Can you convert the lines of all the records below into one numbered list, leaving out any blank lines?

## begin DATASET RECORDS

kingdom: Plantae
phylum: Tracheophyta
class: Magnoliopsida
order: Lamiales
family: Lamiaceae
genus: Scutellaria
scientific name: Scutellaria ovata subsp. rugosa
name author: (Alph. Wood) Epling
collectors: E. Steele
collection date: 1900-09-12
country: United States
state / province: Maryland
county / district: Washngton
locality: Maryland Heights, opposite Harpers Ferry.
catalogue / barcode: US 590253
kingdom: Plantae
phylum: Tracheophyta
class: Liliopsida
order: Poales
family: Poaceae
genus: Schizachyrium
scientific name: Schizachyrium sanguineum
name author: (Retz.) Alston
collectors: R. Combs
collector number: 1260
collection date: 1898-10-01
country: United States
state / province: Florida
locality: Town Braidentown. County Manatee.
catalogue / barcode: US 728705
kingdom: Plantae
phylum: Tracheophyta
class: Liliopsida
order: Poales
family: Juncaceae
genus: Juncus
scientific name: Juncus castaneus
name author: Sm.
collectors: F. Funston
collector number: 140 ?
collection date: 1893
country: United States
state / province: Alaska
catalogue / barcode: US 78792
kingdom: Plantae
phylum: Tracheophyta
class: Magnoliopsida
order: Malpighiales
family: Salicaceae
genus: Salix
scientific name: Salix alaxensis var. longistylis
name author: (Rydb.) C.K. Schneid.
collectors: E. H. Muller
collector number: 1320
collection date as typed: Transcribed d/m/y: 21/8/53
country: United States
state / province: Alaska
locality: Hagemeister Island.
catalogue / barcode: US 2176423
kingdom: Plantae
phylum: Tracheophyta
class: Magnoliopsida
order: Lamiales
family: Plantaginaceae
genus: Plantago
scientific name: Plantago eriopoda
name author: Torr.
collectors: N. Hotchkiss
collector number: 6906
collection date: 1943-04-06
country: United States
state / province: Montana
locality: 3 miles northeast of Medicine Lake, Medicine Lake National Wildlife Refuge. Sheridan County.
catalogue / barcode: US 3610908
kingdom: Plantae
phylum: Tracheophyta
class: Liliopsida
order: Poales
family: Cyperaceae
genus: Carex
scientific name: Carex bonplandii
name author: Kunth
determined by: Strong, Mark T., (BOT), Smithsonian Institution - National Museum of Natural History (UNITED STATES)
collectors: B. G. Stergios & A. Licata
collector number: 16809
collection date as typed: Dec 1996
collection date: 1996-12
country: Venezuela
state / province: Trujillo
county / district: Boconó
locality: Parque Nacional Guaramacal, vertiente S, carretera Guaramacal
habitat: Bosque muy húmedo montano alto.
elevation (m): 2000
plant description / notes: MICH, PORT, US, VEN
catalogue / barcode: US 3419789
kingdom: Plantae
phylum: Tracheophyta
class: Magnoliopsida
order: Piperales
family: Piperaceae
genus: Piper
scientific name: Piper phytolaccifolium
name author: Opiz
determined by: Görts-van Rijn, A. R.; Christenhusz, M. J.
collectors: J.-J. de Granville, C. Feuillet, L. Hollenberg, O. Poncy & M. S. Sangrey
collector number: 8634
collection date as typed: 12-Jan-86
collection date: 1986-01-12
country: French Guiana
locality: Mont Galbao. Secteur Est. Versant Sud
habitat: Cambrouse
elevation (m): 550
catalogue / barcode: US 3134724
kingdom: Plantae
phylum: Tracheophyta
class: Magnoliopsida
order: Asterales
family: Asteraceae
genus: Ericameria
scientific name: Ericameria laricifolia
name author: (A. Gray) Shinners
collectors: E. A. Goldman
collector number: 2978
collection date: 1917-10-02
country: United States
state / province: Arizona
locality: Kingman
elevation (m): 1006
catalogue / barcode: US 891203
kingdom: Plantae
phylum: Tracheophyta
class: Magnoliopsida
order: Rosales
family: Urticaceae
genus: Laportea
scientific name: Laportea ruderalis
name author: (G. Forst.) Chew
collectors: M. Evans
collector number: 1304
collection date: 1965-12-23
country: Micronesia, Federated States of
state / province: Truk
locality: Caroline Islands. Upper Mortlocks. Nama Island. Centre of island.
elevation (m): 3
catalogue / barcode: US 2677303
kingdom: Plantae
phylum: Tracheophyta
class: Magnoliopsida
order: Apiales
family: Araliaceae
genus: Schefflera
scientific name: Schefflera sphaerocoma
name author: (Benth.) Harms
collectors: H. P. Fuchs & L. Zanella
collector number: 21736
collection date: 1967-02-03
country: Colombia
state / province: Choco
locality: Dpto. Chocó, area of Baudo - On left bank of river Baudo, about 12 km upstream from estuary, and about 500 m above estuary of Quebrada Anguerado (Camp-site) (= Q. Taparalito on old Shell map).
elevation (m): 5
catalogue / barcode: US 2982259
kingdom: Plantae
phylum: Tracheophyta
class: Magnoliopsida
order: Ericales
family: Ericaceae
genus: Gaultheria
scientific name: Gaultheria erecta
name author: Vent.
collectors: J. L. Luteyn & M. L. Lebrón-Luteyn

## end DATASET RECORDS

SOLVED EXERCISE ▸
1. kingdom: Plantae
2. phylum: Tracheophyta
3. class: Magnoliopsida
4. order: Lamiales
5. family: Lamiaceae
6. genus: Scutellaria
7. scientific name: Scutellaria ovata subsp. rugosa
8. name author: (Alph. Wood) Epling
9. collectors: E. Steele
10. collection date: 1900-09-12
11. country: United States
12. state / province: Maryland
13. county / district: Washngton
14. locality: Maryland Heights, opposite Harpers Ferry.
15. catalogue / barcode: US 590253
16. kingdom: Plantae
17. phylum: Tracheophyta
18. class: Liliopsida
19. order: Poales
20. family: Poaceae
21. genus: Schizachyrium
22. scientific name: Schizachyrium sanguineum
23. name author: (Retz.) Alston
24. collectors: R. Combs
25. collector number: 1260
26. collection date: 1898-10-01
27. country: United States
28. state / province: Florida
29. locality: Town Braidentown. County Manatee.
30. catalogue / barcode: US 728705
31. kingdom: Plantae
32. phylum: Tracheophyta
33. class: Liliopsida
34. order: Poales
35. family: Juncaceae
36. genus: Juncus
37. scientific name: Juncus castaneus
38. name author: Sm.
39. collectors: F. Funston
40. collector number: 140 ?
41. collection date: 1893
42. country: United States
43. state / province: Alaska
44. catalogue / barcode: US 78792
45. kingdom: Plantae
46. phylum: Tracheophyta
47. class: Magnoliopsida
48. order: Malpighiales
49. family: Salicaceae
50. genus: Salix
51. scientific name: Salix alaxensis var. longistylis
52. name author: (Rydb.) C.K. Schneid.
53. collectors: E. H. Muller
54. collector number: 1320
55. collection date as typed: Transcribed d/m/y: 21/8/53
56. country: United States
57. state / province: Alaska
58. locality: Hagemeister Island.
59. catalogue / barcode: US 2176423
60. kingdom: Plantae
61. phylum: Tracheophyta
62. class: Magnoliopsida
63. order: Lamiales
64. family: Plantaginaceae
65. genus: Plantago
66. scientific name: Plantago eriopoda
67. name author: Torr.
68. collectors: N. Hotchkiss
69. collector number: 6906
70. collection date: 1943-04-06
71. country: United States
72. state / province: Montana
73. locality: 3 miles northeast of Medicine Lake, Medicine Lake National Wildlife Refuge. Sheridan County.
74. catalogue / barcode: US 3610908
75. kingdom: Plantae
76. phylum: Tracheophyta
77. class: Liliopsida
78. order: Poales
79. family: Cyperaceae
80. genus: Carex
81. scientific name: Carex bonplandii
82. name author: Kunth
83. determined by: Strong, Mark T., (BOT), Smithsonian Institution - National Museum of Natural History (UNITED STATES)
84. collectors: B. G. Stergios & A. Licata
85. collector number: 16809
86. collection date as typed: Dec 1996
87. collection date: 1996-12
88. country: Venezuela
89. state / province: Trujillo
90. county / district: Boconó
91. locality: Parque Nacional Guaramacal, vertiente S, carretera Guaramacal
92. habitat: Bosque muy húmedo montano alto.
93. elevation (m): 2000
94. plant description / notes: MICH, PORT, US, VEN
95. catalogue / barcode: US 3419789
96. kingdom: Plantae
97. phylum: Tracheophyta
98. class: Magnoliopsida
99. order: Piperales
100. family: Piperaceae
101. genus: Piper
102. scientific name: Piper phytolaccifolium
103. name author: Opiz
104. determined by: Görts-van Rijn, A. R.; Christenhusz, M. J.
105. collectors: J.-J. de Granville, C. Feuillet, L. Hollenberg, O. Poncy & M. S. Sangrey
106. collector number: 8634
107. collection date as typed: 12-Jan-86
108. collection date: 1986-01-12
109. country: French Guiana
110. locality: Mont Galbao. Secteur Est. Versant Sud
111. habitat: Cambrouse
112. elevation (m): 550
113. catalogue / barcode: US 3134724
114. kingdom: Plantae
115. phylum: Tracheophyta
116. class: Magnoliopsida
117. order: Asterales
118. family: Asteraceae
119. genus: Ericameria
120. scientific name: Ericameria laricifolia
121. name author: (A. Gray) Shinners
122. collectors: E. A. Goldman
123. collector number: 2978
124. collection date: 1917-10-02
125. country: United States
126. state / province: Arizona
127. locality: Kingman
128. elevation (m): 1006
129. catalogue / barcode: US 891203
130. kingdom: Plantae
131. phylum: Tracheophyta
132. class: Magnoliopsida
133. order: Rosales
134. family: Urticaceae
135. genus: Laportea
136. scientific name: Laportea ruderalis
137. name author: (G. Forst.) Chew
138. collectors: M. Evans
139. collector number: 1304
140. collection date: 1965-12-23
141. country: Micronesia, Federated States of
142. state / province: Truk
143. locality: Caroline Islands. Upper Mortlocks. Nama Island. Centre of island.
144. elevation (m): 3
145. catalogue / barcode: US 2677303
146. kingdom: Plantae
147. phylum: Tracheophyta
148. class: Magnoliopsida
149. order: Apiales
150. family: Araliaceae
151. genus: Schefflera
152. scientific name: Schefflera sphaerocoma
153. name author: (Benth.) Harms
154. collectors: H. P. Fuchs & L. Zanella
155. collector number: 21736
156. collection date: 1967-02-03
157. country: Colombia
158. state / province: Choco
159. locality: Dpto. Chocó, area of Baudo - On left bank of river Baudo, about 12 km upstream from estuary, and about 500 m above estuary of Quebrada Anguerado (Camp-site) (= Q. Taparalito on old Shell map).
160. elevation (m): 5
161. catalogue / barcode: US 2982259
162. kingdom: Plantae
163. phylum: Tracheophyta
164. class: Magnoliopsida
165. order: Ericales
166. family: Ericaceae
167. genus: Gaultheria
168. scientific name: Gaultheria erecta
169. name author: Vent.
170. collectors: J. L. Luteyn & M. L. Lebrón-Luteyn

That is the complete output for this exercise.